[Saved data entries]
◆ ◆ ◆ ◆ ◆
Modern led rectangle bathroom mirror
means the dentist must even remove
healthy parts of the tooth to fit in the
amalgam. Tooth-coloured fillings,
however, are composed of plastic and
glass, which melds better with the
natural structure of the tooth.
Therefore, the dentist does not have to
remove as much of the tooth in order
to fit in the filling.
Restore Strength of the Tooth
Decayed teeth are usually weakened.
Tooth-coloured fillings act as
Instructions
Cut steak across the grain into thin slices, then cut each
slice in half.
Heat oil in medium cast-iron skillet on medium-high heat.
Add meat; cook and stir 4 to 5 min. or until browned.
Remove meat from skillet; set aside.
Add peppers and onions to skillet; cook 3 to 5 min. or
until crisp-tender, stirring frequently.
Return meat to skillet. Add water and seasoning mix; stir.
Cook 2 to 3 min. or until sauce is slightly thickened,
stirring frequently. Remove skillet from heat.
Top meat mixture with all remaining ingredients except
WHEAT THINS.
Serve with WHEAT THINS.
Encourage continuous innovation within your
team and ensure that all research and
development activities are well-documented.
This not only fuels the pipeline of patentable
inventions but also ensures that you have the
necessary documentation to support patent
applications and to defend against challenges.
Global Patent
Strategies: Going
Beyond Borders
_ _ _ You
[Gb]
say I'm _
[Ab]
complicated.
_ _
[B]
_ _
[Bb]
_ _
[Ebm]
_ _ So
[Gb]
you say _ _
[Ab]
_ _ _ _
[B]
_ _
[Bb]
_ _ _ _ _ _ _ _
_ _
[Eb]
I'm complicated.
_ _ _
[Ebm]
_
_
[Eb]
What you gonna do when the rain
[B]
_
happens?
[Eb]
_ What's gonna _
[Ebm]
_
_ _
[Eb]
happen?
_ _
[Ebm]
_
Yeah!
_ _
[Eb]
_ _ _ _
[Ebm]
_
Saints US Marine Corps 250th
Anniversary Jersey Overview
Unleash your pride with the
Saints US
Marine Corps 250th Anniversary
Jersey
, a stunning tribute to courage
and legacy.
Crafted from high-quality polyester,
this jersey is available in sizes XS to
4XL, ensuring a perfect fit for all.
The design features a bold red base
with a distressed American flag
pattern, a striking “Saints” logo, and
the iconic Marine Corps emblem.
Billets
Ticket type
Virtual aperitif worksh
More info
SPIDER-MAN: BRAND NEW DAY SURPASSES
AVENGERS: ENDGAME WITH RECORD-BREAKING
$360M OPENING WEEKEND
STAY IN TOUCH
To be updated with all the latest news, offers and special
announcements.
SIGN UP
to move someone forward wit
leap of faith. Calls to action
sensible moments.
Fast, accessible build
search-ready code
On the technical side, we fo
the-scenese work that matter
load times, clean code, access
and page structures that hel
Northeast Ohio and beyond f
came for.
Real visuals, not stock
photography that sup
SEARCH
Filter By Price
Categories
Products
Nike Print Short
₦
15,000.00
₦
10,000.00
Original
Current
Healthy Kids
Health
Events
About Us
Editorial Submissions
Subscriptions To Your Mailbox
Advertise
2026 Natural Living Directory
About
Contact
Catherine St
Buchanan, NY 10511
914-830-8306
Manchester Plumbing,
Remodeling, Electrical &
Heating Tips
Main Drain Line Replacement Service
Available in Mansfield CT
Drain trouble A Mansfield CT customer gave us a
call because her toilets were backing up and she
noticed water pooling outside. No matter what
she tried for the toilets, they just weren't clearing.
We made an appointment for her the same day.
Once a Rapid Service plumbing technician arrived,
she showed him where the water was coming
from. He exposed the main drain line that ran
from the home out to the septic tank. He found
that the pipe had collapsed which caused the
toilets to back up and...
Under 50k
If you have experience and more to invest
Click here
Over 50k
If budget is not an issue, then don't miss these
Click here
◆ ◆ ◆ ◆ ◆
Render every line of the listing as a Markdown table with the columns "Row" and "Line," numbering the lines in order and leaving out any blank lines.

| Row | Line |
|---|---|
| 1 | Modern led rectangle bathroom mirror |
| 2 | means the dentist must even remove |
| 3 | healthy parts of the tooth to fit in the |
| 4 | amalgam. Tooth-coloured fillings, |
| 5 | however, are composed of plastic and |
| 6 | glass, which melds better with the |
| 7 | natural structure of the tooth. |
| 8 | Therefore, the dentist does not have to |
| 9 | remove as much of the tooth in order |
| 10 | to fit in the filling. |
| 11 | Restore Strength of the Tooth |
| 12 | Decayed teeth are usually weakened. |
| 13 | Tooth-coloured fillings act as |
| 14 | Instructions |
| 15 | Cut steak across the grain into thin slices, then cut each |
| 16 | slice in half. |
| 17 | Heat oil in medium cast-iron skillet on medium-high heat. |
| 18 | Add meat; cook and stir 4 to 5 min. or until browned. |
| 19 | Remove meat from skillet; set aside. |
| 20 | Add peppers and onions to skillet; cook 3 to 5 min. or |
| 21 | until crisp-tender, stirring frequently. |
| 22 | Return meat to skillet. Add water and seasoning mix; stir. |
| 23 | Cook 2 to 3 min. or until sauce is slightly thickened, |
| 24 | stirring frequently. Remove skillet from heat. |
| 25 | Top meat mixture with all remaining ingredients except |
| 26 | WHEAT THINS. |
| 27 | Serve with WHEAT THINS. |
| 28 | Encourage continuous innovation within your |
| 29 | team and ensure that all research and |
| 30 | development activities are well-documented. |
| 31 | This not only fuels the pipeline of patentable |
| 32 | inventions but also ensures that you have the |
| 33 | necessary documentation to support patent |
| 34 | applications and to defend against challenges. |
| 35 | Global Patent |
| 36 | Strategies: Going |
| 37 | Beyond Borders |
| 38 | _ _ _ You |
| 39 | [Gb] |
| 40 | say I'm _ |
| 41 | [Ab] |
| 42 | complicated. |
| 43 | _ _ |
| 44 | [B] |
| 45 | _ _ |
| 46 | [Bb] |
| 47 | _ _ |
| 48 | [Ebm] |
| 49 | _ _ So |
| 50 | [Gb] |
| 51 | you say _ _ |
| 52 | [Ab] |
| 53 | _ _ _ _ |
| 54 | [B] |
| 55 | _ _ |
| 56 | [Bb] |
| 57 | _ _ _ _ _ _ _ _ |
| 58 | _ _ |
| 59 | [Eb] |
| 60 | I'm complicated. |
| 61 | _ _ _ |
| 62 | [Ebm] |
| 63 | _ |
| 64 | _ |
| 65 | [Eb] |
| 66 | What you gonna do when the rain |
| 67 | [B] |
| 68 | _ |
| 69 | happens? |
| 70 | [Eb] |
| 71 | _ What's gonna _ |
| 72 | [Ebm] |
| 73 | _ |
| 74 | _ _ |
| 75 | [Eb] |
| 76 | happen? |
| 77 | _ _ |
| 78 | [Ebm] |
| 79 | _ |
| 80 | Yeah! |
| 81 | _ _ |
| 82 | [Eb] |
| 83 | _ _ _ _ |
| 84 | [Ebm] |
| 85 | _ |
| 86 | Saints US Marine Corps 250th |
| 87 | Anniversary Jersey Overview |
| 88 | Unleash your pride with the |
| 89 | Saints US |
| 90 | Marine Corps 250th Anniversary |
| 91 | Jersey |
| 92 | , a stunning tribute to courage |
| 93 | and legacy. |
| 94 | Crafted from high-quality polyester, |
| 95 | this jersey is available in sizes XS to |
| 96 | 4XL, ensuring a perfect fit for all. |
| 97 | The design features a bold red base |
| 98 | with a distressed American flag |
| 99 | pattern, a striking “Saints” logo, and |
| 100 | the iconic Marine Corps emblem. |
| 101 | Billets |
| 102 | Ticket type |
| 103 | Virtual aperitif worksh |
| 104 | More info |
| 105 | SPIDER-MAN: BRAND NEW DAY SURPASSES |
| 106 | AVENGERS: ENDGAME WITH RECORD-BREAKING |
| 107 | $360M OPENING WEEKEND |
| 108 | STAY IN TOUCH |
| 109 | To be updated with all the latest news, offers and special |
| 110 | announcements. |
| 111 | SIGN UP |
| 112 | to move someone forward wit |
| 113 | leap of faith. Calls to action |
| 114 | sensible moments. |
| 115 | Fast, accessible build |
| 116 | search-ready code |
| 117 | On the technical side, we fo |
| 118 | the-scenese work that matter |
| 119 | load times, clean code, access |
| 120 | and page structures that hel |
| 121 | Northeast Ohio and beyond f |
| 122 | came for. |
| 123 | Real visuals, not stock |
| 124 | photography that sup |
| 125 | SEARCH |
| 126 | Filter By Price |
| 127 | Categories |
| 128 | Products |
| 129 | Nike Print Short |
| 130 | ₦ |
| 131 | 15,000.00 |
| 132 | ₦ |
| 133 | 10,000.00 |
| 134 | Original |
| 135 | Current |
| 136 | Healthy Kids |
| 137 | Health |
| 138 | Events |
| 139 | About Us |
| 140 | Editorial Submissions |
| 141 | Subscriptions To Your Mailbox |
| 142 | Advertise |
| 143 | 2026 Natural Living Directory |
| 144 | About |
| 145 | Contact |
| 146 | Catherine St |
| 147 | Buchanan, NY 10511 |
| 148 | 914-830-8306 |
| 149 | Manchester Plumbing, |
| 150 | Remodeling, Electrical & |
| 151 | Heating Tips |
| 152 | Main Drain Line Replacement Service |
| 153 | Available in Mansfield CT |
| 154 | Drain trouble A Mansfield CT customer gave us a |
| 155 | call because her toilets were backing up and she |
| 156 | noticed water pooling outside. No matter what |
| 157 | she tried for the toilets, they just weren't clearing. |
| 158 | We made an appointment for her the same day. |
| 159 | Once a Rapid Service plumbing technician arrived, |
| 160 | she showed him where the water was coming |
| 161 | from. He exposed the main drain line that ran |
| 162 | from the home out to the septic tank. He found |
| 163 | that the pipe had collapsed which caused the |
| 164 | toilets to back up and... |
| 165 | Under 50k |
| 166 | If you have experience and more to invest |
| 167 | Click here |
| 168 | Over 50k |
| 169 | If budget is not an issue, then don't miss these |
| 170 | Click here |